Pick up the Orphan Black interview below from its last line and keep it going.

START EXCERPT

Reunited and it feels so good…if your definition of feeling good involves being bound in a shower while your crazy clone assassin sister in a bloody wedding dress caresses you with a giant knife, that is. That’s right, Sarah was face to face again with Helena (whom she thought she had shot to death), and in Rachel’s apartment of all places. Then again, Helena did kill Daniel for her, who appeared ready to do some serious damage to Sarah himself, so, like, where’s the gratitude? Anyway, it was a creepy, chilling scene, and now Orphan Black co-creator Graeme Manson tells us all about it in our weekly post-episode react. Also up for discussion: Alison in rehab! Mrs. S. having sexy time with Carlton! Intel on Rachel’s parents! And the Proletheans making a startling discovery.
ENTERTAINMENT WEEKLY: Let’s start with what has to be the creepiest sisterly reunion ever — one in a bloody white wedding dress and the other bleeding and in handcuffs in the bathroom. You’re a sicko, Graeme.

END EXCERPT
START RAW DATA

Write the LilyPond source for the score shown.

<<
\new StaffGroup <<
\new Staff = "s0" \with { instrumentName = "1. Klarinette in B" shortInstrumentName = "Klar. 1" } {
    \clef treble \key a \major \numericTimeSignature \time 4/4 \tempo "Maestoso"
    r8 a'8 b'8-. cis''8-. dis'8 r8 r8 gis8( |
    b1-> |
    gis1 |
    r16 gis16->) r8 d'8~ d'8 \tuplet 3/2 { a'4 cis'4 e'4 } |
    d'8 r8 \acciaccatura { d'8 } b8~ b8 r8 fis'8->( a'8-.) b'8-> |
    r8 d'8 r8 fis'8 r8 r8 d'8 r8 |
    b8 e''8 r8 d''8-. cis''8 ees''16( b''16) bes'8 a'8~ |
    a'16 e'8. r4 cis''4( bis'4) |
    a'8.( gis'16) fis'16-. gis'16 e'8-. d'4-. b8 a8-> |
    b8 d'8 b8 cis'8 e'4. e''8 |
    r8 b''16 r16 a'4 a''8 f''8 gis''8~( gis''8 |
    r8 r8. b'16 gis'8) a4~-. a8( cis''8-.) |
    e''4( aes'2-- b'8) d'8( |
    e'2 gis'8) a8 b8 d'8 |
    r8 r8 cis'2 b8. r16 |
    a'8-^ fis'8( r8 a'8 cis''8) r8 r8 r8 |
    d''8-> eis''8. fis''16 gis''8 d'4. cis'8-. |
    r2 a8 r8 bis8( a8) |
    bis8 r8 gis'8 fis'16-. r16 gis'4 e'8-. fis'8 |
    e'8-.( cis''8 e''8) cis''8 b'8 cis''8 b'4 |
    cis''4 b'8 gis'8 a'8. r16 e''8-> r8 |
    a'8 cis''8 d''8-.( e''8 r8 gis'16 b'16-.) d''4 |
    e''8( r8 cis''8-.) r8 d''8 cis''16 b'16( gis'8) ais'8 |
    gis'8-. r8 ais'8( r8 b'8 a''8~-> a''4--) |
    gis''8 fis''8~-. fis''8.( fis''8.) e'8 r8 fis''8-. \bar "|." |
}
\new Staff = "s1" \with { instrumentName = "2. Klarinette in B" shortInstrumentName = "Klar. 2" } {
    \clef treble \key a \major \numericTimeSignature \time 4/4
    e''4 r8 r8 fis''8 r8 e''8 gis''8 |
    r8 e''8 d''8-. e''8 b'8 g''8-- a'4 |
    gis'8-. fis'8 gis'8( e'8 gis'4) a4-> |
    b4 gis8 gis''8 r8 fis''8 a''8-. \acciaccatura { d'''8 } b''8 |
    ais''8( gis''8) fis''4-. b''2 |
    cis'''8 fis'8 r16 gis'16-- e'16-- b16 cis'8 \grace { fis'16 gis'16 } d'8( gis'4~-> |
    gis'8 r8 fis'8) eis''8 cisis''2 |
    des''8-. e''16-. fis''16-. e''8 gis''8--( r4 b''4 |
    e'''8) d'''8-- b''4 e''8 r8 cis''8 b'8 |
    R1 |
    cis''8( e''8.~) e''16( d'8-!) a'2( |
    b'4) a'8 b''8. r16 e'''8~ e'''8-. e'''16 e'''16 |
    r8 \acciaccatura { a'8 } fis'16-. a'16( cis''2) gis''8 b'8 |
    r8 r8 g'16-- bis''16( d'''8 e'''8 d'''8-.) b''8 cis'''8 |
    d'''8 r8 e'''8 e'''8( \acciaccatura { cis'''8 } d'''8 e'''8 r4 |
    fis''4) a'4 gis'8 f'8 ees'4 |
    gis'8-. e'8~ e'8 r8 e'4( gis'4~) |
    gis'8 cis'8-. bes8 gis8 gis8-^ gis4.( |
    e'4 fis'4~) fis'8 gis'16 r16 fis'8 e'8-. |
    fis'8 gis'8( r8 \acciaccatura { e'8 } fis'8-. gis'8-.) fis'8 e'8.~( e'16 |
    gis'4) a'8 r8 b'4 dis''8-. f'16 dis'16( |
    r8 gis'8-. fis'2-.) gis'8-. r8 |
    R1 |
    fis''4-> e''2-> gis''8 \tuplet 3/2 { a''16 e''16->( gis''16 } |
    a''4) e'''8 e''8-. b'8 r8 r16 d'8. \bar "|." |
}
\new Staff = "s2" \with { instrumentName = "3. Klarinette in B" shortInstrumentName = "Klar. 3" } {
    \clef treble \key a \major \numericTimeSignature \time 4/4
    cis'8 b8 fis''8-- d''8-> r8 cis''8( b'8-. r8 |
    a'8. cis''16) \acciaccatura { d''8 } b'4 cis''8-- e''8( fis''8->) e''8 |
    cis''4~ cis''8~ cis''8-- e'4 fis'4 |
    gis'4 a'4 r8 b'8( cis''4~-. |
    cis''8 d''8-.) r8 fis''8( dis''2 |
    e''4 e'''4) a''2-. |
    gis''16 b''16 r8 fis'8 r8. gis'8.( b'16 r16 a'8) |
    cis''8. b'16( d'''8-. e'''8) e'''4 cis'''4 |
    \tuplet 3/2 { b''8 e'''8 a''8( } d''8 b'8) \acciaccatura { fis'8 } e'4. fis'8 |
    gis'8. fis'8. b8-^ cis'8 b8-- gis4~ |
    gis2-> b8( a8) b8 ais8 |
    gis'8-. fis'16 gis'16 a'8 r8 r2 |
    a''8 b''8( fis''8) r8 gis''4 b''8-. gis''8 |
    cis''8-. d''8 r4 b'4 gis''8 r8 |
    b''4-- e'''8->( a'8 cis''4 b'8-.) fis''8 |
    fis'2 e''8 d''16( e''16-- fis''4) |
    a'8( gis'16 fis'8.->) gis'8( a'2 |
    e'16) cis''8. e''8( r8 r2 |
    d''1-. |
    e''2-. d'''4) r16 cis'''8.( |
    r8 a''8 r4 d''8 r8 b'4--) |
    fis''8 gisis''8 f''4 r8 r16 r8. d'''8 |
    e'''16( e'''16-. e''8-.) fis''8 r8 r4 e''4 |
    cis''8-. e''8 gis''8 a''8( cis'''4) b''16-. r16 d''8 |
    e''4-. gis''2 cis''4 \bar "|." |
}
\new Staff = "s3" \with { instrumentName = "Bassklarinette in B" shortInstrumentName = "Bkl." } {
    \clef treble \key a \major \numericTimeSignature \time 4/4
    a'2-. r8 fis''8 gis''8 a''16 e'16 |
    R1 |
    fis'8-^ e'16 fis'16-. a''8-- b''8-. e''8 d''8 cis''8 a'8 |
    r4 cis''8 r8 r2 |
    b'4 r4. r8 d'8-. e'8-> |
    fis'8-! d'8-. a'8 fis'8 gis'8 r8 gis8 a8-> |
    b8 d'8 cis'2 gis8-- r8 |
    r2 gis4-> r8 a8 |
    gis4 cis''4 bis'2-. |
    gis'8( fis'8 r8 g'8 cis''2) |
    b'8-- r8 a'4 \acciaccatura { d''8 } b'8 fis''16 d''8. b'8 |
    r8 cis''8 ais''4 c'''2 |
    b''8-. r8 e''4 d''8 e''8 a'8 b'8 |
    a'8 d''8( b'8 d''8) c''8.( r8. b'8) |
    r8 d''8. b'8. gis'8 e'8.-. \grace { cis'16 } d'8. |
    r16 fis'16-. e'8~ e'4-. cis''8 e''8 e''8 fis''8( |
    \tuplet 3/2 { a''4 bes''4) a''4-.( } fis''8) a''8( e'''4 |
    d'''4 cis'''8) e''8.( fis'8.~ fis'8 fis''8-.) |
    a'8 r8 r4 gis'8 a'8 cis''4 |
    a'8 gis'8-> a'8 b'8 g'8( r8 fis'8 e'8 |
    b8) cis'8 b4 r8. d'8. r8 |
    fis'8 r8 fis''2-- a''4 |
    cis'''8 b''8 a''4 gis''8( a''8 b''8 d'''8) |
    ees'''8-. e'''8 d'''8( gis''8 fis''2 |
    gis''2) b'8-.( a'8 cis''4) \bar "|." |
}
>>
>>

END RAW DATA

◆ **EXERCISE ANSWER**
GRAEME MANSON: Homage to Carrie, all the way. The director did a great job with that scene and it’s right up the alley of what John Fawcett and I really like. It really slips into horror mode there and we like that the show has that elastic tone that we can do that. We expect a lot of Helenas in bloody wedding dresses at Comic-Con this year. It’s a truly freaky and wonderful scene, and just the fact that it has that horror and its broken by the sisterhood and by forgiveness is one of the great clone-on-clone scenes we’ve done, I think.
EW: You can feel and read the terror on Tatiana’s face as Sarah in that scene. Just an unbelievable job she does in that moment.
MANSON: It was. And it was a really hard scene for the crew to watch, because Tatiana really went there. It was scary. She was scaring the whole crew. And then you yell “Cut!” and everyone just has this ball in the pit of their stomach and Tatiana recovers immediately and is immediately smiling and laughing.
EW: So we have Alison in rehab now, and I remember saying to Tatiana at one point that Alison is just so much more fun when everything is crumbling around her. I sort of feel bad saying that and wishing misery upon her, but it’s true.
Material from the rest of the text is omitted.